In a provocative report issued recently, the International Charity Confederation stated that eight men (Bill Gates, Amancio Ortega Gaona, Warren E. Buffett, Carlos Slim Helú, Jeff Bezos, Mark Zuckerberg, Lawrence J. Ellison, Michael R. Bloomberg), were together as rich as half the world’s population.

So that in 2017, income inequality and associated phrases such as minimum wage remain as prominent as they were 20 years ago.

In fact, some individuals would say such issues are even more significant.

Minister of Commerce Donville Inniss addressed the minimum wage issue recently in the House of Assembly when he led off debate on the Minimum Wage Bill.

The measure included the establishment of a special minimum wage advisory board to help the authorities determine minimum wage for various categories of workers.

“I want to emphasise that this . . . legislation does not fix or set minimum wages, it primarily seeks to establish a structure, an advisory board, that will advise the minister as to how such wages ought to be determined,” the minister said.

Ironically, one week later the House discussed and approved the restoration of a ten per cent pay cut for ministers, parliamentarians and others as part of Government’s fiscal consolidation measures.
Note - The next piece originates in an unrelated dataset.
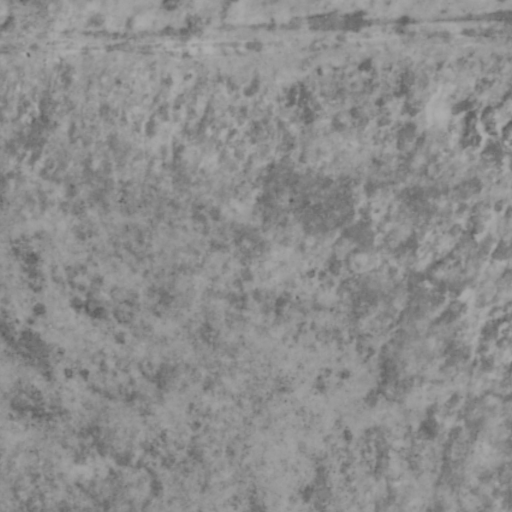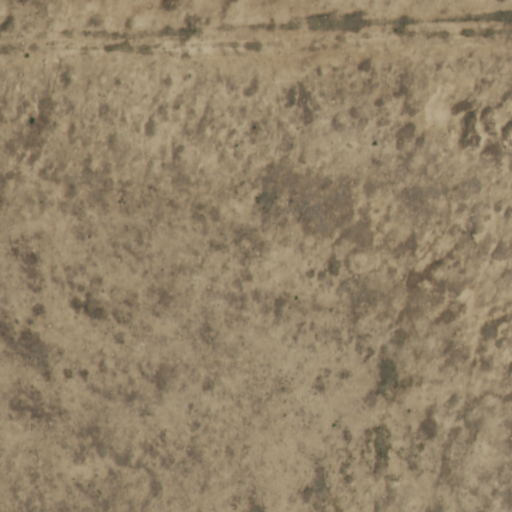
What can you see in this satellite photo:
road: (97, 36)
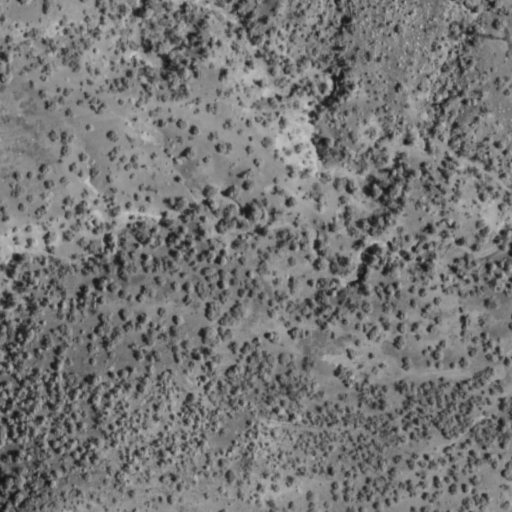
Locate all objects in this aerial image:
power tower: (484, 37)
With public servants on a wage freeze for the last eight years, the issue of inequality in this context was a major point of contention.

The issue goes beyond politics. Speaking in April 2011, at the 11th Annual Caribbean Public Policy Lecture at the University of the West Indies, Cave Hill Campus, then outgoing Caribbean Development Bank president Dr Compton Bourne called income and wealth inequality “a major problem” for the Caribbean.
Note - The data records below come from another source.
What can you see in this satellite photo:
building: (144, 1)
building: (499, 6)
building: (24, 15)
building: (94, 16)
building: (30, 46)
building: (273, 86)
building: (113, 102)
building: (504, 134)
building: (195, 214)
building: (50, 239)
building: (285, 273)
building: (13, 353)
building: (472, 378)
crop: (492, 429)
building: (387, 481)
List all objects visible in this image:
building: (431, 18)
“The incidence of income inequality is quite substantial in the region. There is an indication that in some countries that inequality has widened, so that the problem [with] differences in income levels has become more acute.

“Income and wealth inequalities . . . usually entail unequal access to opportunities in market-oriented societies,” the economist said.

“Inequality has the consequence of corroding or preventing the emergence of social trust; the bond that people share in a society across economic and ethnic groups and across religions and races.”

Does a minimum wage policy make a difference to income inequality?

In a 2007 paper titled The Potential Impact Of A Minimum Wage On Poverty And Income Distribution In Barbados, authors Rudolph Browne, Winston Moore, and Shernel Thompson concluded: “ . . . The implementation of a minimum wage would have only a marginal impact on inequality.

“Further, these gains are disproportionate, as the minimum wage pushes more individuals into the middle-income or lower middle income groups, and at the same time reduces the incomes of those individuals at the bottom of the income ladder.”

Last year, in an article published by the World Economic Forum, United Nations Economic Commission for Latin America and the Caribbean executive secretary Alicia Barcena and Oxfam International executive director Winnie Byanyima said inequality in Latin America and the Caribbean was “growing at an alarming pace and poses a serious risk to economic growth, the fight against poverty and social stability”.

“Although income inequality has fallen in recent years, Latin America remains the most unequal region in the world. In 2014, the richest ten per cent of people in Latin America had amassed 71 per cent of the region’s wealth. If this trend continues, according to Oxfam’s calculations, in just six years’ time the richest one per cent in the region will have accumulated more wealth than the remaining 99 per cent,” they said.

In a recent International Monetary Fund staff discussion note, Causes And Consequences Of Income Inequality: A Global Perspective, authors Era Dabla-Norris, Kalpana Kochhar, Nujin Suphaphiphat, Frantisek Ricka, and Evridiki Tsounta concluded that “policymakers around the world need to consider policies to tackle inequality”.

“Raising the income share of the poor, and ensuring that there is no hollowing-out of the middle class is actually good for growth,” they added.

“ . . . The nature of appropriate policies would necessarily vary across countries, and would also need to take into account country-specific policy and institutional settings, and capacity/implementation constraints.”